Home___primopianoGli odiatori dell’Adriatico si sciacquino la bocca prima di criticare

Leoni da tastiera, sfigati per definizione, temono di passare per gente semplice che in vacanza vuole solo spaparanzarsi sul lettino


Gli odiatori dell’Adriatico si sciacquino la bocca prima di criticare


21 Luglio 2024 / Lia Celi

Mi è difficile non fare la ola alla notizia che il sindaco di Rimini intende scendere in campo contro gli haters del mare Adriatico, quelli che, da quando esistono i social, ogni estate che manda Dio si fanno un dovere di parlarne male. Me li immagino come i poveracci “vorrei-ma-non posso” di certe vecchie commedie all’italiana, che non potendo permettersi le ferie se ne stanno chiusi in cantina per far credere ai vicini di essere partiti: esprimendo sui social disprezzo per il mare del turismo popolare sperano di dare l’idea di essere abituali frequentatori di spiagge più esclusive e scenografiche, Salento come minimo.

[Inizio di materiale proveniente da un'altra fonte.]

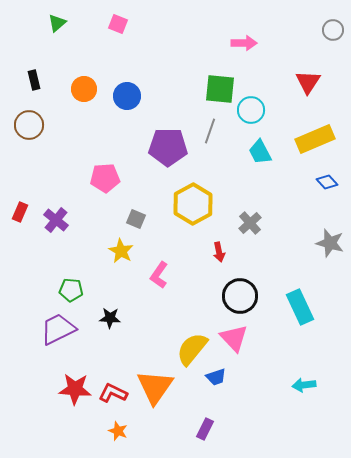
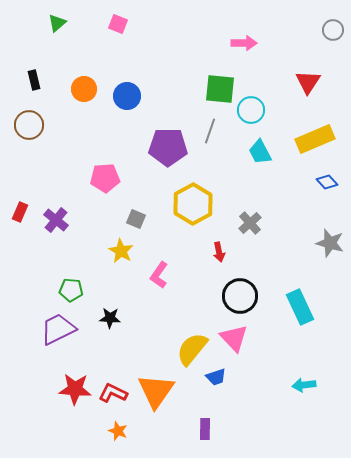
orange triangle: moved 1 px right, 4 px down
purple rectangle: rotated 25 degrees counterclockwise
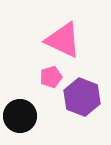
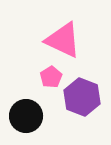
pink pentagon: rotated 15 degrees counterclockwise
black circle: moved 6 px right
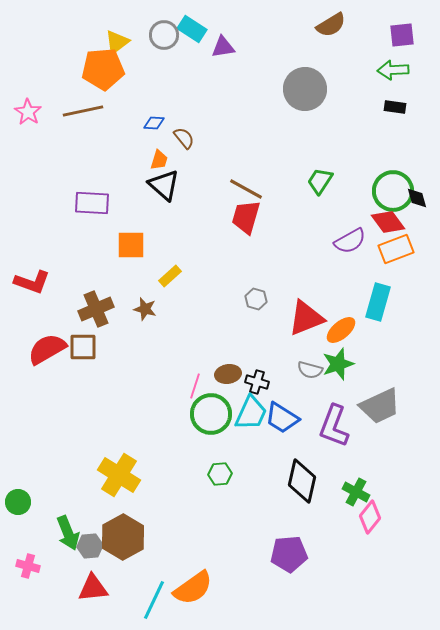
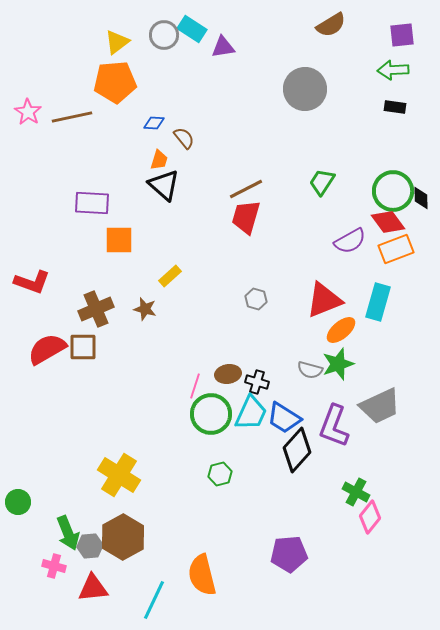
orange pentagon at (103, 69): moved 12 px right, 13 px down
brown line at (83, 111): moved 11 px left, 6 px down
green trapezoid at (320, 181): moved 2 px right, 1 px down
brown line at (246, 189): rotated 56 degrees counterclockwise
black diamond at (417, 198): moved 4 px right; rotated 15 degrees clockwise
orange square at (131, 245): moved 12 px left, 5 px up
red triangle at (306, 318): moved 18 px right, 18 px up
blue trapezoid at (282, 418): moved 2 px right
green hexagon at (220, 474): rotated 10 degrees counterclockwise
black diamond at (302, 481): moved 5 px left, 31 px up; rotated 30 degrees clockwise
pink cross at (28, 566): moved 26 px right
orange semicircle at (193, 588): moved 9 px right, 13 px up; rotated 111 degrees clockwise
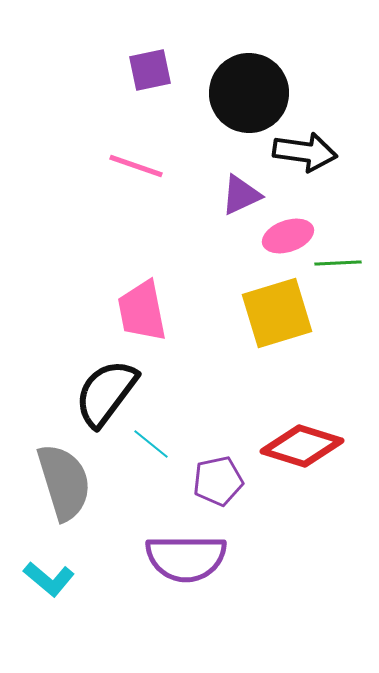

Il cliché dell’alto Adriatico sporco e lutulento ormai si è così incistato nella testa dell’italiano medio che chi sceglie la Romagna si sente in dovere di precisare, in tono di scusa, che lo fa “nonostante il mare”: ci va per l’ospitalità, l’organizzazione, il cibo, la vicinanza, i servizi, i prezzi tutto sommato contenuti rispetto ad altre località, non certo per quell’acqua che si ostina a non sembrare quella di Grace Bay. Io stessa ho dovuto bacchettare un amico che aveva corredato i tweet e le immagini di un piacevole weekend a Rimini con l’inevitabile “il mare è quello che è, ma…”. Làvati la bocca prima di criticarlo, anzi, già che ci sei, fàtti i gargarismi con l’acqua di uno dei mari più puliti d’Italia, come testimonia l’ennesima Bandiera blu conseguita quest’anno dalle spiagge della nostra Riviera.

Ecco, più che l’aggressività anti-Adriatico dei leoni da tastiera, sfigati per definizione, mi infastidisce l’imbarazzo di quelli che vengono qui con una certa condiscendenza, come gourmet costretti dalle circostanze a mangiarsi una Rustichella all’Autogrill. Questo disagio, più che rivelare le vere o presunte magagne dell’Adriatico, smaschera i loro complessi. Hanno paura di non sembrare abbastanza ricchi da concedersi lussuosi resort su candide spiagge lambite da acque cristalline, o abbastanza avventurosi e snob da optare per scogli selvaggi e inospitali, visitati solo da una troupe del National Geographic nel 1975.

Temono di passare per gente semplice, che in vacanza vuole spaparanzarsi sul lettino, non ama camminare sui sassi e quando fa il bagno si sente più tranquilla se dopo tre metri non gli si spalanca un abisso sotto i piedi. Insomma, sono convinti che la scelta della villeggiatura i definisca come esseri umani e li posizioni sulla scala sociale, e ai loro occhi la Riviera romagnola non fa abbastanza status. Forse sospettano che tornare sulle stesse spiagge dove i loro genitori, operai o piccoli impiegati, li portavano da bambini sia come ammettere di non essere riusciti a fare il salto di classe, anche se per gli operai e i piccoli impiegati di oggi un mese di vacanza con la famiglia a Viserba è diventato un sogno proibito.

Posto che tutti i gusti sono gusti e ognuno ha il sacrosanto diritto di andare in vacanza dove gli pare e dove arrivano le sue finanze, lo snobismo dichiarato verso il nostro mare è solo una piccola spia della diffusa insoddisfazione rispetto a se stessi e alla propria condizione. Sentimento, ahimé, diventato cronico in un’Italia dove l’ascensore sociale è fermo da decenni, e pure le scale sono dissestate e senza corrimano. E l’unico sfogo è lanciare un post livoroso nel mare – quello sì torbido e inquinato – dei social.